How Multi-Threading Works in SPAdes:
Parallelization: SPAdes parallelizes tasks like k-mer generation, graph construction, and assembly across the threads specified with
--threads
.Not Fully Parallel: Some parts of SPAdes, such as graph simplification and certain I/O operations, are not fully parallelizable.
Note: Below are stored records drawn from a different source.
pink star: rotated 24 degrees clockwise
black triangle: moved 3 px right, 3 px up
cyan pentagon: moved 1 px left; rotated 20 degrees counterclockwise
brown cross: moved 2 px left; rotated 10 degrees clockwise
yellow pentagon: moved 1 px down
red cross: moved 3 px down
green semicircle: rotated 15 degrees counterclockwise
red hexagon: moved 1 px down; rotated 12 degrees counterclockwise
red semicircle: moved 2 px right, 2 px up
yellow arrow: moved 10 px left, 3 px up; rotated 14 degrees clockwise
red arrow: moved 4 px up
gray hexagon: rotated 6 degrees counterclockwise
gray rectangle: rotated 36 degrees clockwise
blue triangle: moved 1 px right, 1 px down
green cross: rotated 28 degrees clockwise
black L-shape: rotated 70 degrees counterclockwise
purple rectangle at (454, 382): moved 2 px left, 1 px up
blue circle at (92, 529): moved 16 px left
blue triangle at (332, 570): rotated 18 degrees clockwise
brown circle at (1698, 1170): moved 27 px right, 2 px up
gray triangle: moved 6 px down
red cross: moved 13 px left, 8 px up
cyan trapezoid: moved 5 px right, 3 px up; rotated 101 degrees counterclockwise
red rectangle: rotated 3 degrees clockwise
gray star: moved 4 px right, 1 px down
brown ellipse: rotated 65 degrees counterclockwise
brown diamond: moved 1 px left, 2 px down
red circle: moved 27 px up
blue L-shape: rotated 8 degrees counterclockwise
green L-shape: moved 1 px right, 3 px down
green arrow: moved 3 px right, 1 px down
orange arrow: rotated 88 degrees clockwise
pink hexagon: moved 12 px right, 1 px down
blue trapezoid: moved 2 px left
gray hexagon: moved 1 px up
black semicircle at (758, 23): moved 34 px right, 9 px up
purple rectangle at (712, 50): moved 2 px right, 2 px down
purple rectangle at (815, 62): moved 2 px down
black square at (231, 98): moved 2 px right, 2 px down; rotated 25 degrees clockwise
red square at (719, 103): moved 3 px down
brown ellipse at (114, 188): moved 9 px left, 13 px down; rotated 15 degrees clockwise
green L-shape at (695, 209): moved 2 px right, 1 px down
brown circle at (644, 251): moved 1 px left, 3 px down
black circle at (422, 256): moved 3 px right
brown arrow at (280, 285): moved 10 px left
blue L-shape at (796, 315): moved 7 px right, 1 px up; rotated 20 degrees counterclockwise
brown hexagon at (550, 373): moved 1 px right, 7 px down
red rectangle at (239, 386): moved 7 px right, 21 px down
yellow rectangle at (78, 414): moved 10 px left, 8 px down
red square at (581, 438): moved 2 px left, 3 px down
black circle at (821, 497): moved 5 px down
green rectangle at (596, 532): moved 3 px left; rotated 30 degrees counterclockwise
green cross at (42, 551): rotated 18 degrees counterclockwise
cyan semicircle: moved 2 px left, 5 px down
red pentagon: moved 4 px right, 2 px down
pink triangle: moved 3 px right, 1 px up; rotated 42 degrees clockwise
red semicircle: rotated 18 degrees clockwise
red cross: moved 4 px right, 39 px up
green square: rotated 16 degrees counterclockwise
As a result, doubling the number of threads may not always halve the runtime.
Best Practices for Using Multi-Threads with SPAdes:
- Determine Dataset Size:
Small datasets (e.g., bacterial genomes): 4–8 threads.
Medium datasets (e.g., microbial communities): 8–16 threads.
Large datasets (e.g., human or metagenomic assemblies): 16–32 threads.
- Match SLURM Resources:
Ensure SLURM’s
--cpus-per-task
matches the--threads
argument in SPAdes.
- Monitor Memory Usage:
Check memory usage during assembly to ensure no resource wastage.
- Run Test Assemblies:
For new datasets, run SPAdes with fewer threads initially to estimate runtime and memory requirements.
#!/bin/bash
#SBATCH --job-name=SPAdes_Assembly
#SBATCH --output=spades.%j.out
#SBATCH --error=spades.%j.err
#SBATCH --time=00-24:00:00 # Set appropriate runtime
#SBATCH --cpus-per-task=16 # Match threads to SPAdes --threads
#SBATCH --mem=64G # Allocate sufficient memory
#SBATCH -p batch # Partition to use
module load spades/3.15.5
# Run SPAdes
spades.py --meta \
-1 /path/to/reads_R1.fastq.gz \
-2 /path/to/reads_R2.fastq.gz \
-o /path/to/output \
--threads 16 \
--memory 64
Using multi-threads is crucial for speeding up SPAdes, but it’s important to balance thread count with available memory, I/O capacity, and the complexity of your dataset to ensure efficient and successful assemblies.